Saved entries
◇ ◇ ◇ ◇ ◇

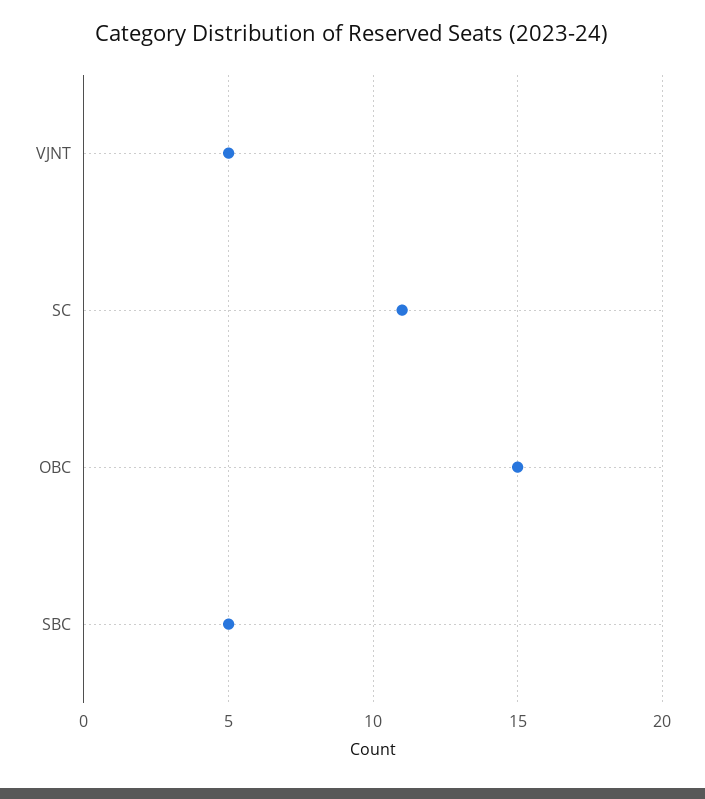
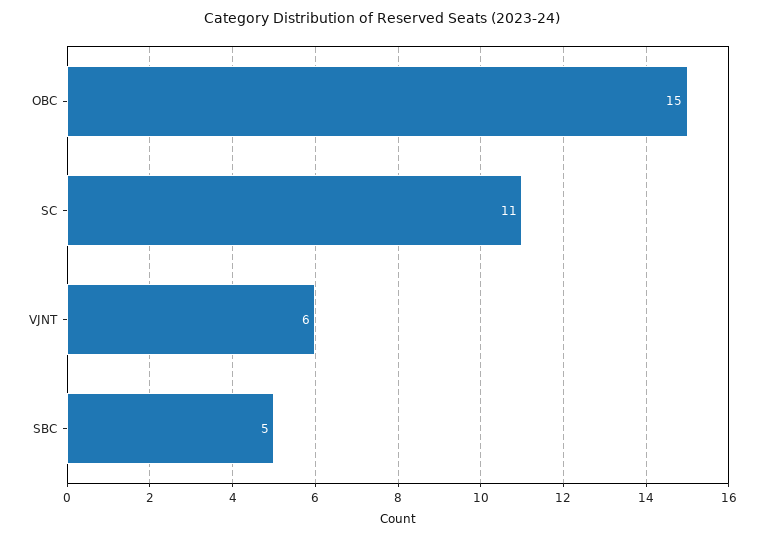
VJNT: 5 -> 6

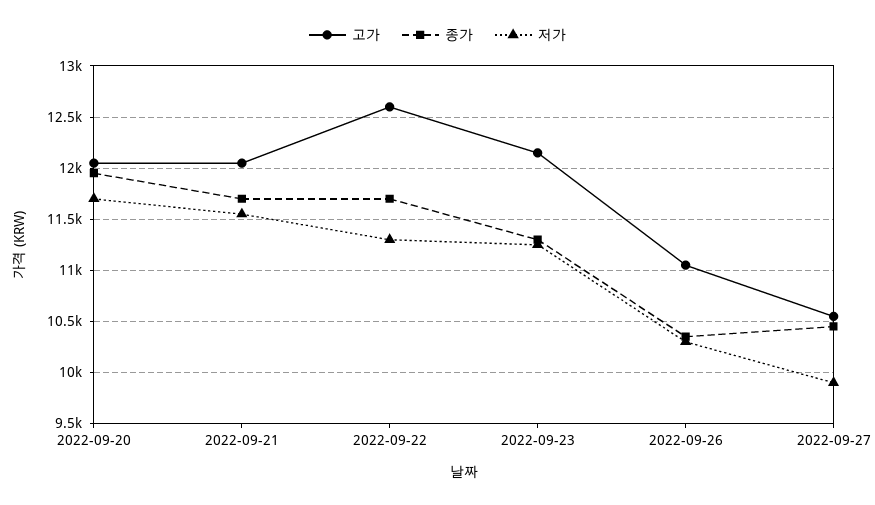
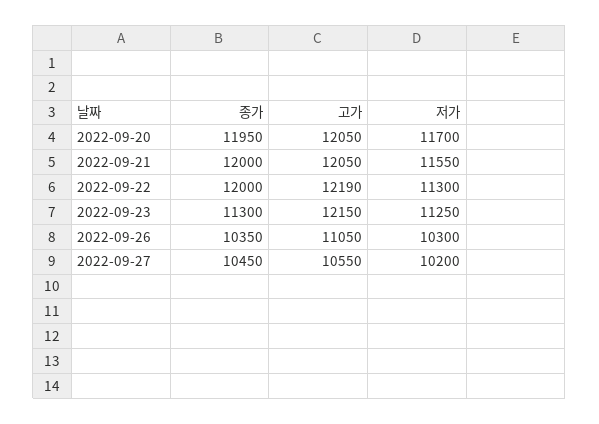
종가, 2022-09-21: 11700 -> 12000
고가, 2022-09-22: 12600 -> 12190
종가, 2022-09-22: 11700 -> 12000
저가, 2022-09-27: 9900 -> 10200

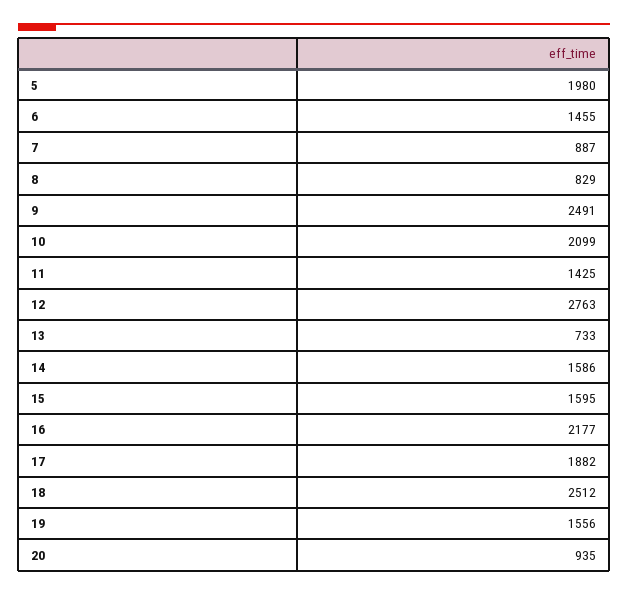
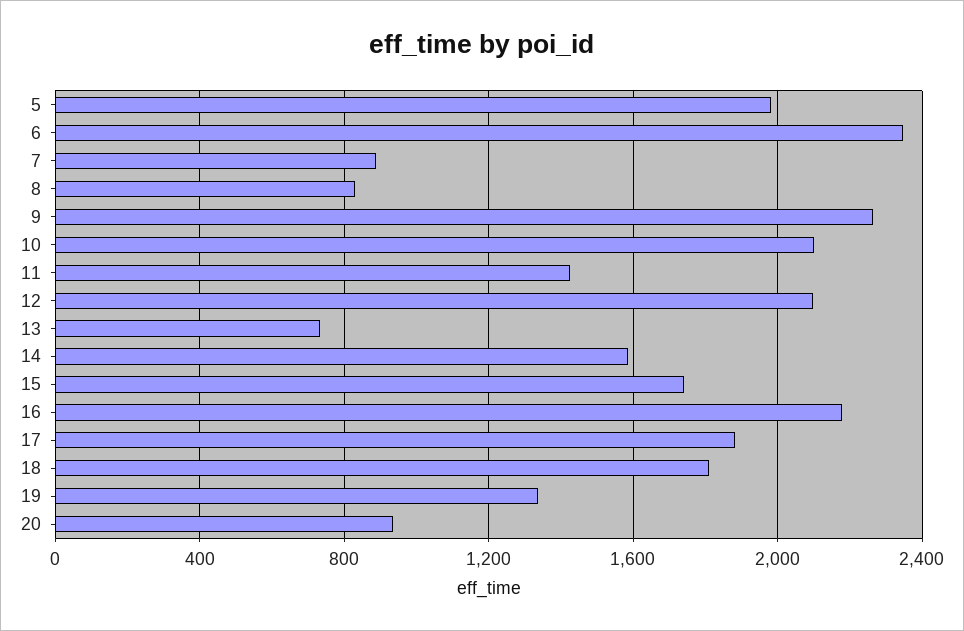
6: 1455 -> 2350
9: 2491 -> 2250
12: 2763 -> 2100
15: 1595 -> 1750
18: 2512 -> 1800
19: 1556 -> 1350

◇ ◇ ◇ ◇ ◇

## What is needed
Print each of the records above exactly as written, leaving no picture in the copy.

## Answer for the task
VJNT: 5 -> 6

종가, 2022-09-21: 11700 -> 12000
고가, 2022-09-22: 12600 -> 12190
종가, 2022-09-22: 11700 -> 12000
저가, 2022-09-27: 9900 -> 10200

6: 1455 -> 2350
9: 2491 -> 2250
12: 2763 -> 2100
15: 1595 -> 1750
18: 2512 -> 1800
19: 1556 -> 1350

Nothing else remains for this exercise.